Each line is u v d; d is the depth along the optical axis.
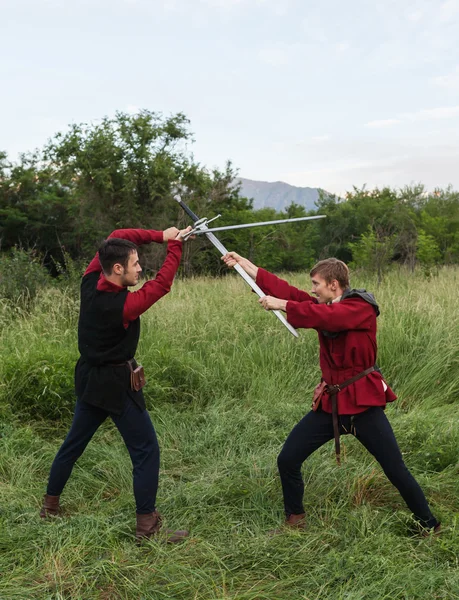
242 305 7.95
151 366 5.48
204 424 4.61
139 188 18.94
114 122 18.94
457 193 26.84
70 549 2.81
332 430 3.01
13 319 7.29
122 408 3.01
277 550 2.83
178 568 2.67
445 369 5.62
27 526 3.04
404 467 2.97
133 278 2.98
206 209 19.88
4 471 3.74
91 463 3.88
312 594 2.49
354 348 2.92
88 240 20.81
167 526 3.13
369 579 2.57
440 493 3.47
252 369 5.82
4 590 2.48
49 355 5.12
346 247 26.81
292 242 25.34
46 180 23.83
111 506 3.36
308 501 3.35
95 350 3.00
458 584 2.50
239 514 3.28
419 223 23.80
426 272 12.77
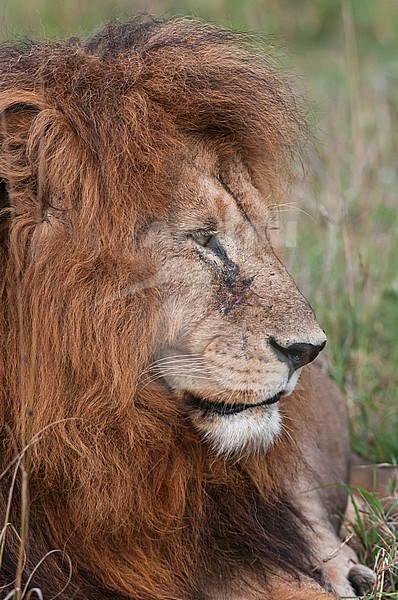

> **What to work on**
Print, please, exactly the lines from the one holding "46 180 23.83" through the final line of the data, both included, while leaving out each picture.

> **Exercise response**
46 180 23.83
111 506 3.36
308 501 3.35
95 350 3.00
458 584 2.50
239 514 3.28
419 223 23.80
426 272 12.77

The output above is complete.